“UTILITAS” project develops ultra-light waste collection containers with HPCi® technology
Light vehicle superstructures thanks to optimized joints
The electrification of municipal vehicles is increasing the demand for ultra-light truck bodies to compensate additional battery weight. An adapted multi-material lightweight construction based on fiber-reinforced semi-finished plastic products and aluminum structures facilitates the cost-effective production of lightweight containers in small series. In this context, the type of joining technology plays a particularly important role.

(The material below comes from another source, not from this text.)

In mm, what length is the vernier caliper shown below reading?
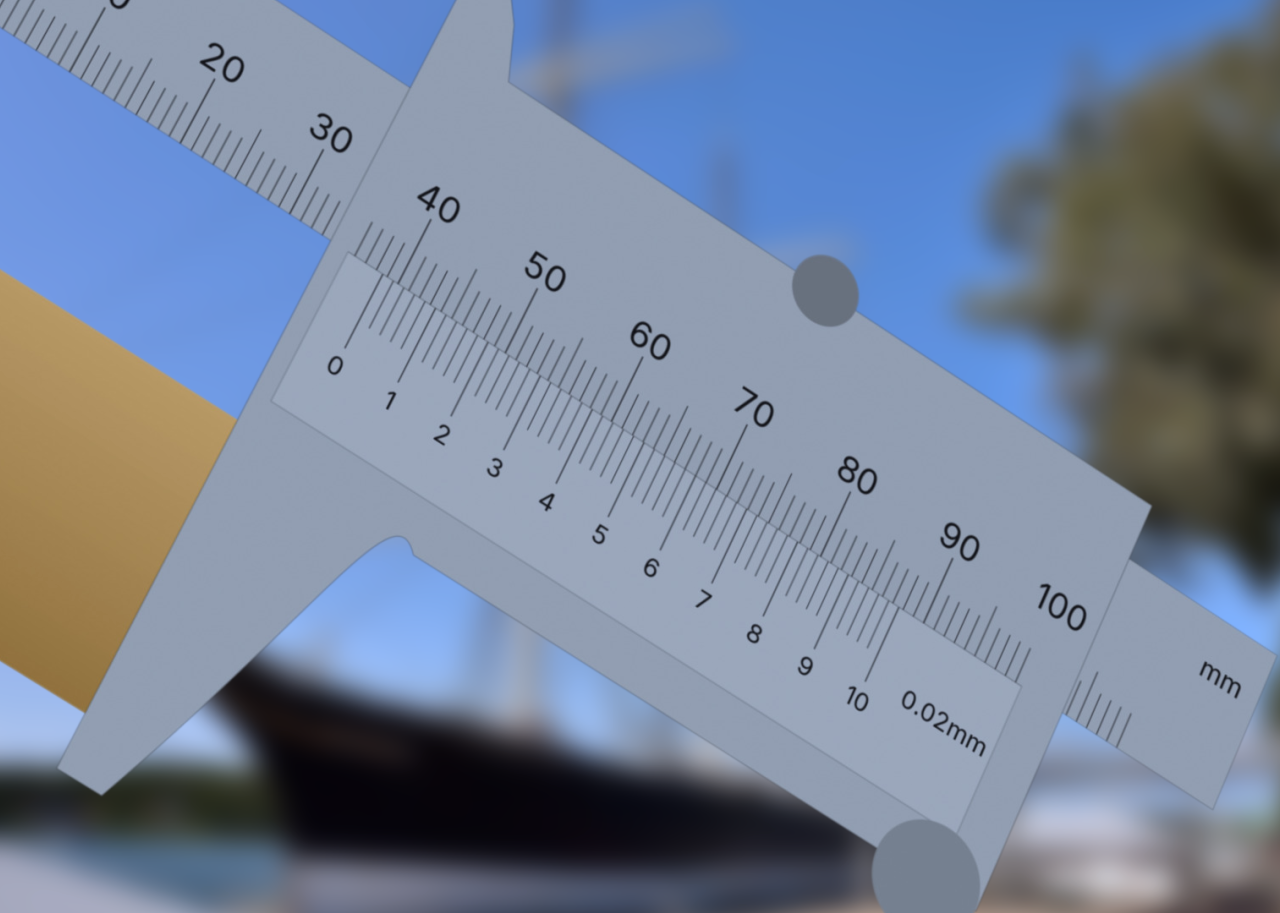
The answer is 38.6 mm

“The use of small commercial vehicles is increasing dramatically”, remarks Maurice Langer, engineer in the Fraunhofer IWS technology field Joining. “Their electrification protects the environment, but at the same time reduces maximum payloads”. To eliminate this disadvantage, the partners in the BMWi joint project “UTILITAS” are developing a waste collection container, which is both cost-effective to produce and ultra-light. In addition to the use of thermoplastic fiber-reinforced composites and aluminum, this container design is characterized in particular by load-suitable joining technologies. To join materials of different classes, screws or rivets as well as industrial adhesive joining can be used. If fiber-reinforced thermoplastics are to be joined with metal, the Fraunhofer IWS' HeatPressCool-integrative (HPCi®) technology can also be a promising solution. Maurice Langer describes the method as follows: “This process does not require any adhesives or fasteners, as the joining partners are locally pressed together. Simultaneous heating of the metal melts the plastic and bonds to the roughened metal surface.”

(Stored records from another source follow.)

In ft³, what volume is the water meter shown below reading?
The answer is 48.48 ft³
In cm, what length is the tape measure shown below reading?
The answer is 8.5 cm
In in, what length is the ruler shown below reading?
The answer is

Joint design is the key factor
In order to implement container structures in multi-material design, it is essential to know the local loads, especially at the joints. Therefore, researchers at Fraunhofer IWS developed a simulation model to reproduce the behavior of solid joints under multiaxial loading conditions. “This enables us to spatially arrange and geometrically design the joint and thus to optimize it already during the design of complex multi-material constructions”, Langer concludes.
The “UTILITAS” project was funded by the Federal Ministry for Economic Affairs and Energy, based on a resolution of the German Bundestag (FKZ: 19I18005C).